|Article by Raul Ramos y Sanchez first released on Que Viva Indiana|
December 2012 Issue
The November presidential election was a wakeup call for the Republican party. For years, a number of GOP demagogues pandered to the xenophobes in their party by whacking the Latino community like a piñata under the guise of resisting illegal immigration. But after the overwhelming support for Barrack Obama among Latino voters, Republican leaders now realize the Latino bashing party is over. Not surprisingly, two senior GOP senators have proposed an act of contrition. They call it the Achieve Act, which many see as a watered-down version of the DREAM Act.
This is all good news. But the struggle to achieve immigration reform is far from over. Nativist organizations like ALIPAC, FAIR and others promise to fight like never before against what they call “amnesty.” Inevitably, in resisting efforts to bring the undocumented out of the shadows, these chauvinistic organizations denigrate into attacks on all Latinos. Speaking about conditions in California schools, comedian and FOX News commentator Adam Corrolla recently said: “schools are ruined — not because they’re out of money, but because we’re flooded with Mexicans, and they’re not into studying.” We can expect a surge of toxic rhetoric like this as immigration reform comes closer to reality.

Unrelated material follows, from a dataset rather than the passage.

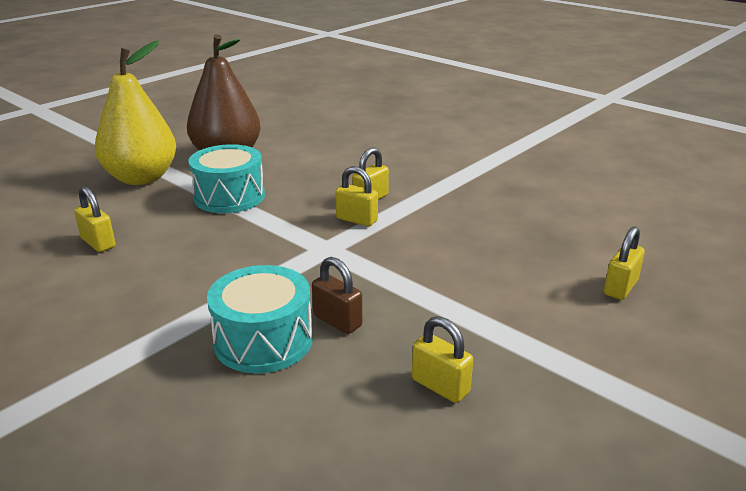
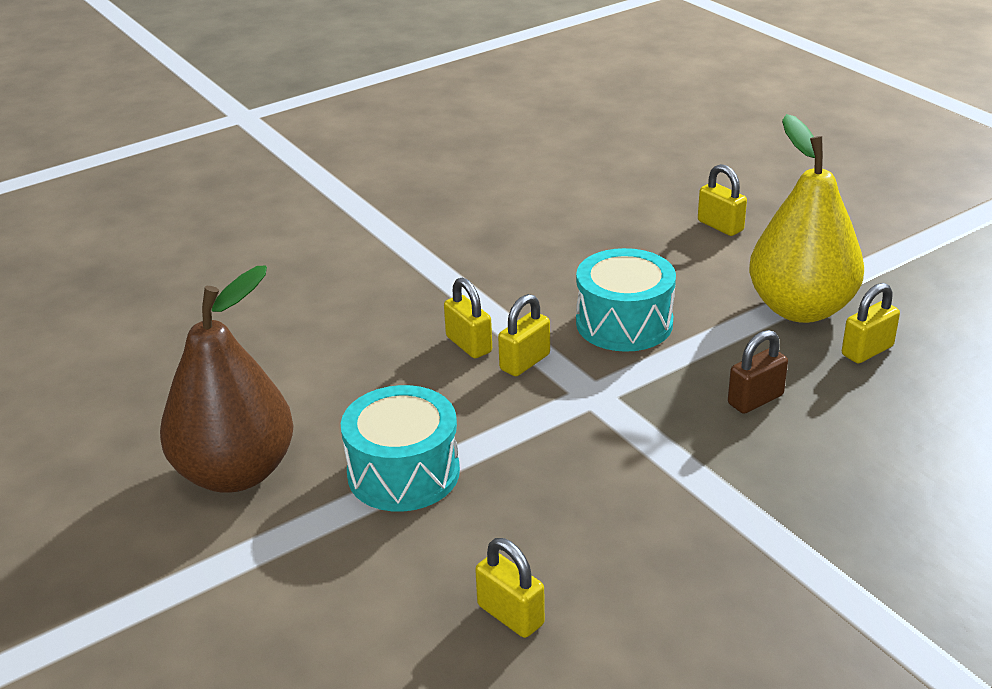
camera: 75 degrees left, 5 degrees up
yellow padlock [74,186,116,252] -> yellow padlock turned 75 degrees clockwise [475,538,545,638]
yellow pear [95,40,176,185] -> yellow pear moved to [749,114,864,323]
turquoise drum [207,265,313,373] -> turquoise drum moved to [576,248,676,352]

Although news headlines depict this apparent culture clash, the upheaval we are seeing today is part of a larger pattern. For centuries people have come to this land with dreams of a better life. Their arrival has invariably been met with resistance. Eventually, their foreignness becomes familiar and they are welcomed into the fold, usually to be replaced by the next wave of newcomers who endure a similar fate.
"The first illegal immigrants in Texas came from Tennessee. Most of these Anglo squatters settled in the Mexican province of Tejas without any legal rights."
Many say today’s wave of immigrants is different. They arrived here illegally. In truth, the world is not so simple. The first illegal immigrants in Texas came from Tennessee. Most of these Anglo squatters settled in the Mexican province of Tejas without any legal rights. Today, Texas is one of the most prosperous regions in the world and their legal indiscretions are long forgotten.
At its core, the current migration from south to north on our continent is easy to understand. The U.S. has the jobs. Mexico and Latin America have the labor. The economic gravity at work in this dynamic is as powerful as the tides—and just as irresistible.
Above all else, being American is an attitude. It is an affirmation of hope, the dream that sweat and energy can create a better life. No ethnic group can lay claim to that ideal. Nor is it limited to a single language. It’s time to recognize all of today’s immigrants for what they really are: the latest wave of Americans.